### Extracted material
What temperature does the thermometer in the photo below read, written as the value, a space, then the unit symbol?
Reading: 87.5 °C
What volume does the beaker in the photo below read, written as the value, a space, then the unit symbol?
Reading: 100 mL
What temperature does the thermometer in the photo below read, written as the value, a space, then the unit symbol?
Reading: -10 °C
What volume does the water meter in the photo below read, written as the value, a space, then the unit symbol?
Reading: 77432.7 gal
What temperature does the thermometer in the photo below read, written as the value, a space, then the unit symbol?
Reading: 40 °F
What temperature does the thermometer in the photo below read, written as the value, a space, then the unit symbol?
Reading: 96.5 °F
* * *
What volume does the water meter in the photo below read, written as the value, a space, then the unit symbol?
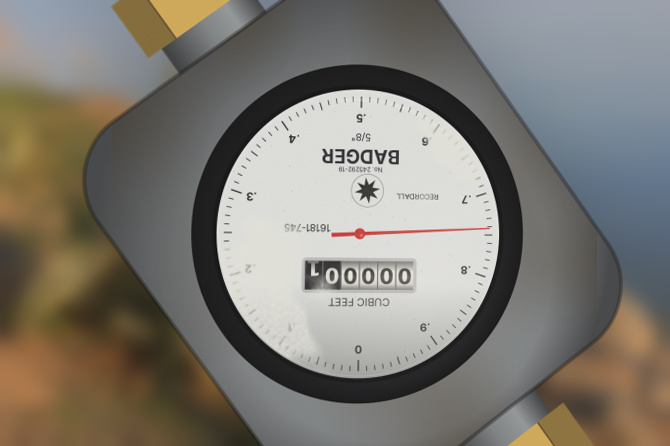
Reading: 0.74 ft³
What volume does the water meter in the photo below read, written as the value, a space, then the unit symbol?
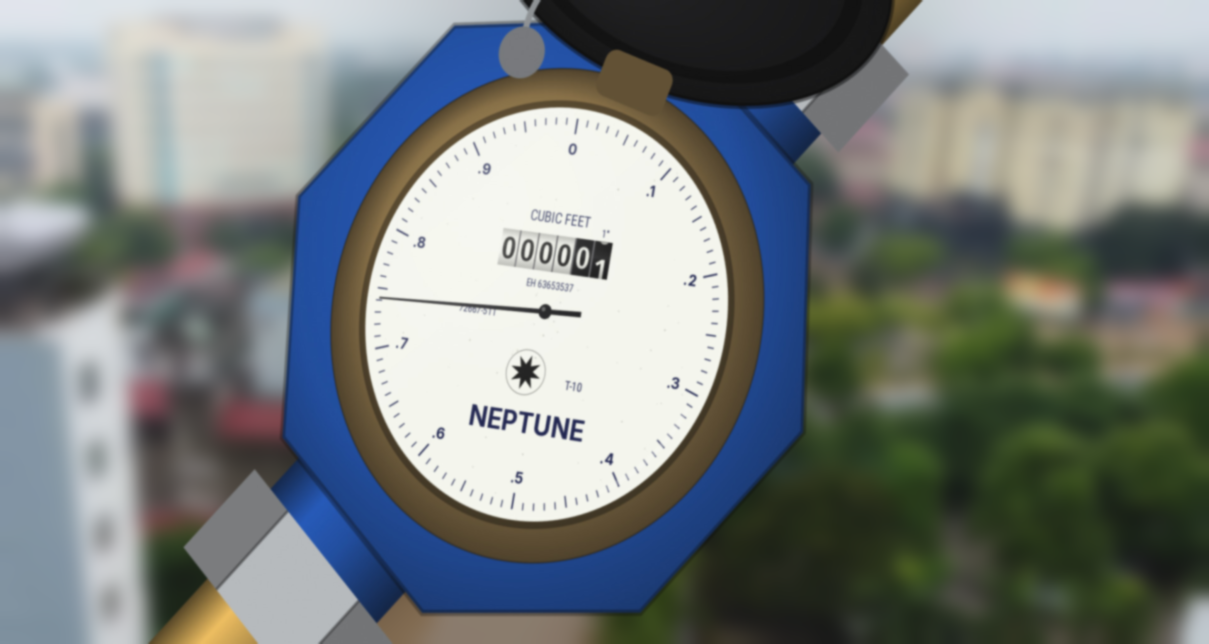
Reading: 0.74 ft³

### Problem requirements
Revise the material starting at the line that contains "What volume does the beaker" and ending at the line that contains "Reading: 96.5 °F", replacing each occurrence of "thermometer" with "temperature gauge" and leaving everything else unchanged. Return only those lines.

### Exercise output
What volume does the beaker in the photo below read, written as the value, a space, then the unit symbol?
Reading: 100 mL
What temperature does the temperature gauge in the photo below read, written as the value, a space, then the unit symbol?
Reading: -10 °C
What volume does the water meter in the photo below read, written as the value, a space, then the unit symbol?
Reading: 77432.7 gal
What temperature does the temperature gauge in the photo below read, written as the value, a space, then the unit symbol?
Reading: 40 °F
What temperature does the temperature gauge in the photo below read, written as the value, a space, then the unit symbol?
Reading: 96.5 °F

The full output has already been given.